You understood in these eternal moments of life

and of understanding

these banal moments of time and of understanding

the framed close up of a life hard won

a thought hard won

struggled for

in this awkward world

you understood the poetry inherent in the image that is life's own

the thought that rises solemn and laughing towards the creation's sacredness

the sublime moment caught in the mere factuality of things and of people

of that that is

untarnished

beautiful

even in its often all too seeming ugliness

simply, ah, simply! because, 'it', that is, we and the world, exist.

 

Pier Paolo

they left your battered smashed body

a symbol of all that is wrong in the world

their ugliness, the ugliness of power

written there awful un-viewable

your beautiful frame

your beautiful thoughts mind and voice

your visceral beautiful dialectics

crushed smashed to a bloodied pulp of a face

did they turn you into some secular saint

the echo of that dark and bloody faith

with its crucified god and tortured saints

 

in any case

it should never of happened

this political existential assassination

it truly was a sin a profanity

here I speak as you did

with the open schizophrenia of spirituality

within late modernity

god without a god that is our own

what they showed finally in this

was their fear the fear of the ignorant

of the powerful

the fear of truth

the fear of the wide arcing mirror of the world

that you held up like a more earthly sun

 

but let us recall instead the greatness of your vision

the unspoilt vision of, as Celan, would say, one who speaks the shade,

who keeps yes and no unsplit

who speaks the world in its entirety -

a world you really did love regardless

or in spite of or even at times in delight of

its corruption and foulness -

the workers the ordinary people going about their daily business

trying to get by to find a laugh a love a fraction of time

a siesta in the shade of the sun

the sun that litters your works as it litters also the streets of Rome

of Friuli of Italy

'dove e Pasolini?

 I remember calling out mock jokingly a little drunkenly amongst

the ferris wheel spectacle of total tourism in Campo di Fiori

 

ii.

 

what is it we are actually looking for in this flying world?

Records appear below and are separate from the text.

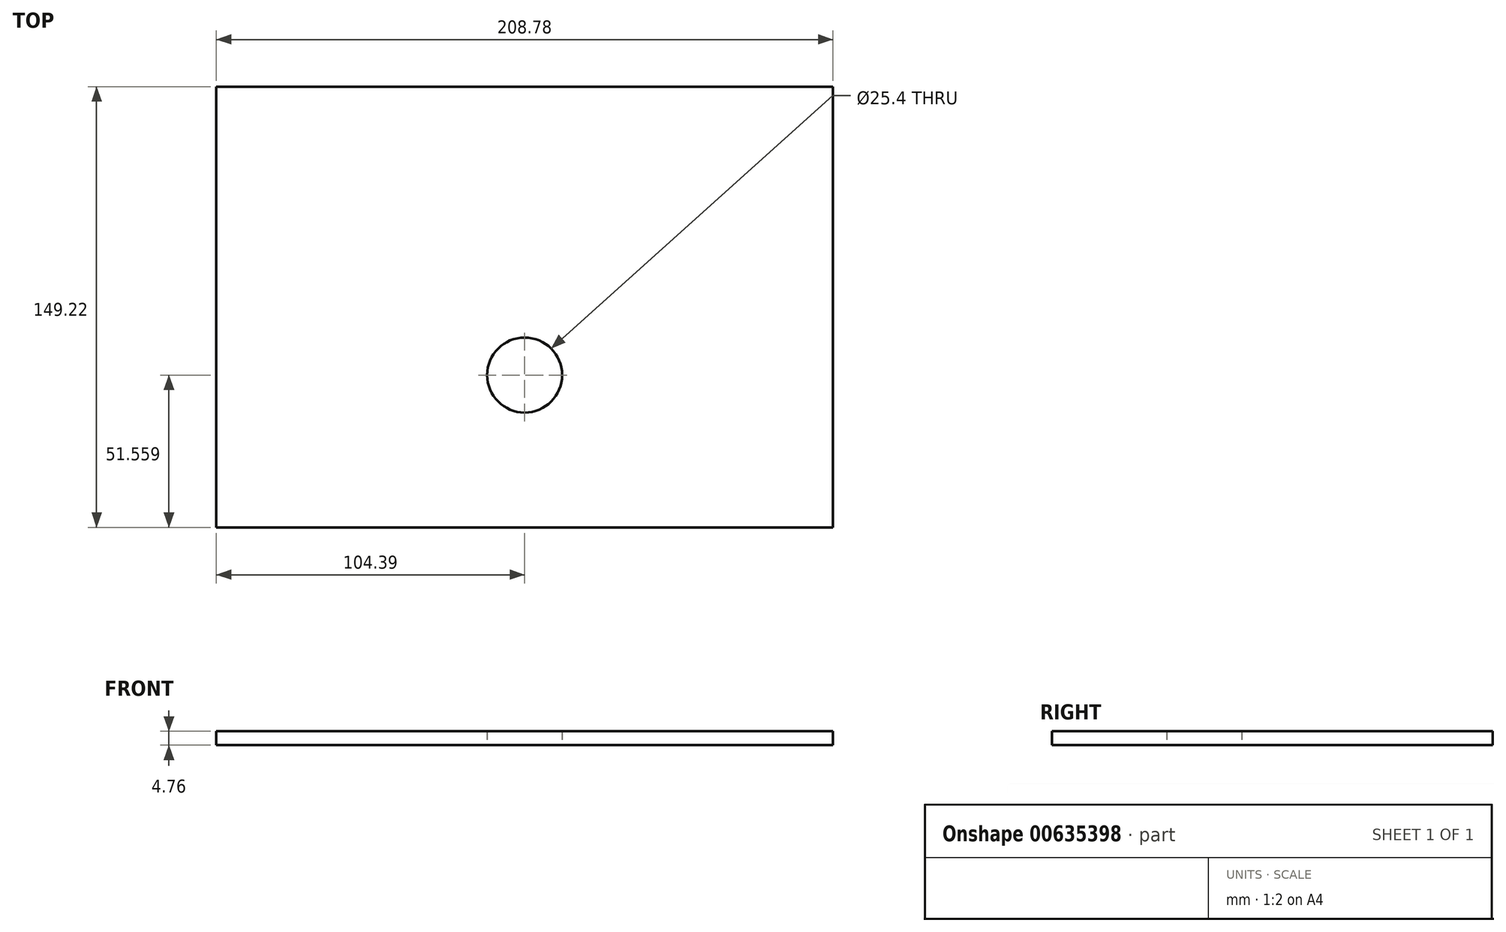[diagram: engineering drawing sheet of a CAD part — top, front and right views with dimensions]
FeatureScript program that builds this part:
annotation { "Feature Type Name" : "Feature", "Feature Type Description" : "" }
export const myFeature = defineFeature(function(context is Context, id is Id, definition is map)
    precondition{}
    {
        {
            var Q0;
            Q0=qCreatedBy(makeId("Top.planeOp"),FACE);
            var sketch = newSketch(context, id + "F0", { "sketchPlane" : qUnion([Q0])});
            skLineSegment(sketch, "E0.bottom", {"start": v(-104.4, 74.61) * mm, "end": v(104.4, 74.61) * mm});
            skLineSegment(sketch, "E0.top", {"start": v(-104.4, -74.61) * mm, "end": v(104.4, -74.61) * mm});
            skLineSegment(sketch, "E0.left", {"start": v(-104.4, 74.61) * mm, "end": v(-104.4, -74.61) * mm});
            skLineSegment(sketch, "E0.right", {"start": v(104.4, 74.61) * mm, "end": v(104.4, -74.61) * mm});
            skPoint(sketch, "E0.middle", {"position": v(0, 0) * mm});
            skLineSegment(sketch, "E1", {"start": v(0, -74.61) * mm, "end": v(0, 0) * mm});
            skCircle(sketch, "E2", {"center": v(0, -23.05) * mm, "radius": 12.7 * mm});
            skSolve(sketch);
        }
        {
            var Q0;
            Q0=qSketchRegion(id+"F0",true);
            extrude(context, id + "F1", {"entities" : qUnion([Q0]), "depth" : 4.76 * mm});
        }
    });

at the end of the day as at the beginning

the slight tremors of faint terrors that send one

briefly diving back beneath the covers

back into the organic anarchic tentacles of sleep

 

hey, hey there, wait for me, I won't be long

see

the friends stroll along the road of life

they laugh as the wine and the daily festival takes hold

to be intoxicated by the sight of it all

cloud buildings sky

dog trees leaves buildings sky

cars planes people people traffic sounds

constant moving living thinking feeling beings

a huge colossal organic energy sacred and profane simultaneously

beautiful and ugly

hot and cold

what are you looking for in this flying world?